WORK TO COMPLETE:
(1) In the passage on LLM controls, rewrite the section between "Most of the" and "any other component.", inclusive, replacing "schema" with "contract".
(2) According to the passage on LLM controls, what are evals?
(3) Continue the passage on LLM controls from where it stops.

PASSAGE:
Content starts

Most of the eight production LLM controls I wrote about yesterday are tests in disguise. Not all of them. But most.

  • Structured outputs / tool use is a schema assertion at the API boundary. The provider rejects malformed output before it reaches your code. You did not have to write the parser-with-retry. The schema is the test.
  • Negative prompting plus output filters is a predicate check after the response. The filter runs as code, against the response, before the response is allowed downstream. Belt is the prompt; suspenders is the test.
  • Evals are versioned test suites with pass/fail thresholds. Already named "tests." Already gated to deploy. The model gets upgraded; the eval suite runs; pass-or-block. Same shape as a regression test for any other component.
  • Chain-of-thought has a test analog too: assert the response contains the intermediate reasoning before accepting the final answer. Most teams skip this assertion and accept whatever comes back. The contract was implicit; the violation goes unnoticed.

Content ends

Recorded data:
Content starts

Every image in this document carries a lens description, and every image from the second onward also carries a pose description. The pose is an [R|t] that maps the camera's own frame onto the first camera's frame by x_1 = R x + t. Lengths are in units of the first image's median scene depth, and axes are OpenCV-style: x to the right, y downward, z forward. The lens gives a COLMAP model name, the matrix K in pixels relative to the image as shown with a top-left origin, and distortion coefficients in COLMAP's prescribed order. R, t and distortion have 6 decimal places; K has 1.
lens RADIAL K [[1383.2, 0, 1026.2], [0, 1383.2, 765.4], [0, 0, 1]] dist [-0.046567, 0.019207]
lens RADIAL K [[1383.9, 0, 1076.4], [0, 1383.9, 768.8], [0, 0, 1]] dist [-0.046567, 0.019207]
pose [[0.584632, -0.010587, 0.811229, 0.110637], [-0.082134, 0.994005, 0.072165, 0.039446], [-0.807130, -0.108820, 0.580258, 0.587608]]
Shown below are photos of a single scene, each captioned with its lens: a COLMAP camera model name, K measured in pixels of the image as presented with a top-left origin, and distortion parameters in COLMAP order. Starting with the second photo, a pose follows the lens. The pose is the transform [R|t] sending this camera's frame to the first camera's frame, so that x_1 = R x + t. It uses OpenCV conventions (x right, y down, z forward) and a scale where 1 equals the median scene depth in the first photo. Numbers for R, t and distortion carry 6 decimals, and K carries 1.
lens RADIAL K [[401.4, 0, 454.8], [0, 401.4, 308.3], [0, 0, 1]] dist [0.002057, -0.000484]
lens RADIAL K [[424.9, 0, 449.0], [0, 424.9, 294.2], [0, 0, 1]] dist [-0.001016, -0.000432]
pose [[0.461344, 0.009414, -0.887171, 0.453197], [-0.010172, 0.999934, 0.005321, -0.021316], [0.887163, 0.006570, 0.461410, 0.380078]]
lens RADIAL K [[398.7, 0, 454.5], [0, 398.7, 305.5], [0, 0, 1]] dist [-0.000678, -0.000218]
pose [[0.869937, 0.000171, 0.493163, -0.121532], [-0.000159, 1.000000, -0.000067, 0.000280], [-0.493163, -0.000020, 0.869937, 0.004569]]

Content ends

SOLVED TASKS:
(1)
Most of the eight production LLM controls I wrote about yesterday are tests in disguise. Not all of them. But most.

  • Structured outputs / tool use is a contract assertion at the API boundary. The provider rejects malformed output before it reaches your code. You did not have to write the parser-with-retry. The contract is the test.
  • Negative prompting plus output filters is a predicate check after the response. The filter runs as code, against the response, before the response is allowed downstream. Belt is the prompt; suspenders is the test.
  • Evals are versioned test suites with pass/fail thresholds. Already named "tests." Already gated to deploy. The model gets upgraded; the eval suite runs; pass-or-block. Same shape as a regression test for any other component.

(2) Versioned test suites with pass/fail thresholds.

(3)
The other three controls — few-shot prompting, role-specific prompting, extended thinking — are about shaping the input and the model's behavior. They reduce the rate at which tests fail. They do not replace the tests themselves.

The agent-pipeline piece argued the same thing at the action layer

Last Tuesday's piece on the agent action pipeline named six artifacts that should sit between an agent and the infrastructure it can damage. Every one of them is a test, in the same expanded sense.

  • Dry-run by default for destructive operations is an assertion that a human (or an approval agent) signs off before the destructive call executes. The assertion blocks the call.
  • Blast-radius declarations per task is a runtime check that the tool scope matches what the task declared. The check fails the call if the scope was exceeded.
  • Proof chains are append-only logs of every action with its inputs, intent, and outcome. They are the audit trail of which assertions passed or failed and when.
  • Human-in-the-loop above a threshold is a conditional assertion: below the threshold, the system runs autonomously; above it, the assertion routes to a human for explicit pass/fail.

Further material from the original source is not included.